GENDER ROLES
Until the mid-1960s, most Palestinians lived as part of an agricultural collection of fellaheen (farmers). People lived off the land’s blessings as a way to supplement what little income they could earn in the professional market. Most Palestinians needed to grow what they ate. Eighty-eight-year-old Um Omar says, “Lentils for breakfast, lentils for lunch, and lentils for dinner. That’s all we had to eat.”
Seventy-one-year-old Um Basil remembers her mother working the fields, but she adds:
The farmer life started phasing out for us. However, I used to walk to the village well to collect water, and that was water for the whole family. We would bathe, drink, wash, and cook with this water every day. We used to put it on our heads and walk back to the house. It wasn’t until later in life that we had running water in the house. When I was young, we didn’t have electricity—we had to use candles. Only cities had electricity.

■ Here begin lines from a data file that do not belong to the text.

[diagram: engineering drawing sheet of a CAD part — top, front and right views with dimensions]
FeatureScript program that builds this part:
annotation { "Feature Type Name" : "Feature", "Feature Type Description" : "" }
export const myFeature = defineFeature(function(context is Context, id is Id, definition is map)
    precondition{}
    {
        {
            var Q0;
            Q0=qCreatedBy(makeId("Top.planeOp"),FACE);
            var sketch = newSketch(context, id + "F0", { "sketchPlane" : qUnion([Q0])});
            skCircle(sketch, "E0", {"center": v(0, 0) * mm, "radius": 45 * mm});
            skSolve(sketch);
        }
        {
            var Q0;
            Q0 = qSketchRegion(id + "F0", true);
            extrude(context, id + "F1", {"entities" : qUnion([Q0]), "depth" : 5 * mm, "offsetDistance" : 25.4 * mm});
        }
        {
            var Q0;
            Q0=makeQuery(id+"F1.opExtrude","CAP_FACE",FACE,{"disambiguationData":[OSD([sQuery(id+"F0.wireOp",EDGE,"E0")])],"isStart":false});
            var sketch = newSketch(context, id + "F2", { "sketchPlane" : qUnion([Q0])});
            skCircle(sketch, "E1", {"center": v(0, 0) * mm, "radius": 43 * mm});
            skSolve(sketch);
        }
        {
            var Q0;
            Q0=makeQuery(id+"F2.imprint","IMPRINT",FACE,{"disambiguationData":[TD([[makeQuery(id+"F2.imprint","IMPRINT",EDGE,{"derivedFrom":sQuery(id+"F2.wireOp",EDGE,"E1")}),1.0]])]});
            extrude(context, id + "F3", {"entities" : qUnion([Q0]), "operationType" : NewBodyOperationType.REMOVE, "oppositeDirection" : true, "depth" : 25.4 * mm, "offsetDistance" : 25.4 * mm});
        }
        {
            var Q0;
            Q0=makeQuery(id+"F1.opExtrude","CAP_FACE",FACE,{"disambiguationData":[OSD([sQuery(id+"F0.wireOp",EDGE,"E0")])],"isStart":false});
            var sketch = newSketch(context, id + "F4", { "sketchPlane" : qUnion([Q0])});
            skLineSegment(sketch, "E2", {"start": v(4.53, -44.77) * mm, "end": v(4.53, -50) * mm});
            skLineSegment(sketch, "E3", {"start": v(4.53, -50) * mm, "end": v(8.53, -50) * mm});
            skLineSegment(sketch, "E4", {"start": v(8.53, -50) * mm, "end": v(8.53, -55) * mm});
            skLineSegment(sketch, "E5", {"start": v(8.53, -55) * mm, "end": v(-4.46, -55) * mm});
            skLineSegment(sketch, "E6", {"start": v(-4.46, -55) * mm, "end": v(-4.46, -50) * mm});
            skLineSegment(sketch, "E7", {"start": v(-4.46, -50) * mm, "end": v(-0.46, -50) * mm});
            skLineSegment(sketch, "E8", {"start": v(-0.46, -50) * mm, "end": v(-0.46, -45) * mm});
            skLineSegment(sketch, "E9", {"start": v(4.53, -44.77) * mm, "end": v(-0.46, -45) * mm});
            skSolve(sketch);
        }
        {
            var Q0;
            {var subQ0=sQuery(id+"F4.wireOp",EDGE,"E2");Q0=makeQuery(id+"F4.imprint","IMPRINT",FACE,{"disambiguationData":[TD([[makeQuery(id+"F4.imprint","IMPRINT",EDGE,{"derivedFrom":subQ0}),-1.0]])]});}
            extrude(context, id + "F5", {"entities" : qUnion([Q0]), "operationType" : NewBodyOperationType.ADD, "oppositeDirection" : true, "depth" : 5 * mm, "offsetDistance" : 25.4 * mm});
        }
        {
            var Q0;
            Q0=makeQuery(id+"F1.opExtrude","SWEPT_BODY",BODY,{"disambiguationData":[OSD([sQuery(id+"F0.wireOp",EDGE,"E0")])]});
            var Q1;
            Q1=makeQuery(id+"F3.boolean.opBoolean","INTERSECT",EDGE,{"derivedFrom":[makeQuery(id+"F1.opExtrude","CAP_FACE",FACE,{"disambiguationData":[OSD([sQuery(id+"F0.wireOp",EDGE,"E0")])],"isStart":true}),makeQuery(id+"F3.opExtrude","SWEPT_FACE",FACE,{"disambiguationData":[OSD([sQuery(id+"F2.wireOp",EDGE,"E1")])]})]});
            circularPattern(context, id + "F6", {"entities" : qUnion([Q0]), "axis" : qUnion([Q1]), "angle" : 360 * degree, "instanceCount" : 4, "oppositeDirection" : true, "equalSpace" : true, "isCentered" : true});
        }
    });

“Do you think we could eat cucumbers in the winter?” says Um Hasan, an eighty-five-year-old from a nearby village. “No. And whatever we harvested had to last us until the following harvest. And we were lucky to eat meat during Eid.”[1]
Um Omar affirms, “Since men worked all day outside the home, we spent all day in the field doing it all. We planted, tilled, harvested, and cooked. Do you think there was a mechanical press back then? No, we had to do it by hand.”
SELF & SOCIETAL PERCEPTIONS: half of society?
Over time, a Palestinian woman’s role expanded within the marriage and outside the home. Women such as Rania, an urban twenty-seven year old mother of two earned her Master’s Degree before getting married. She works at a media company and is straightforward in saying:
The roles aren’t different for a Palestinian man or woman. In life and life’s demands, we find that a woman can live with or without a man. She can do all the things that a man does and more—working and taking care of her household. Today’s woman has two roles; she brings in money like a man and makes decisions like a man. The “soldier” way of life is no longer inside the house—there are only soldiers outside.
[1] Meat was usually available during the two annual holidays,Eid al-Fitr and Eid al-Adha.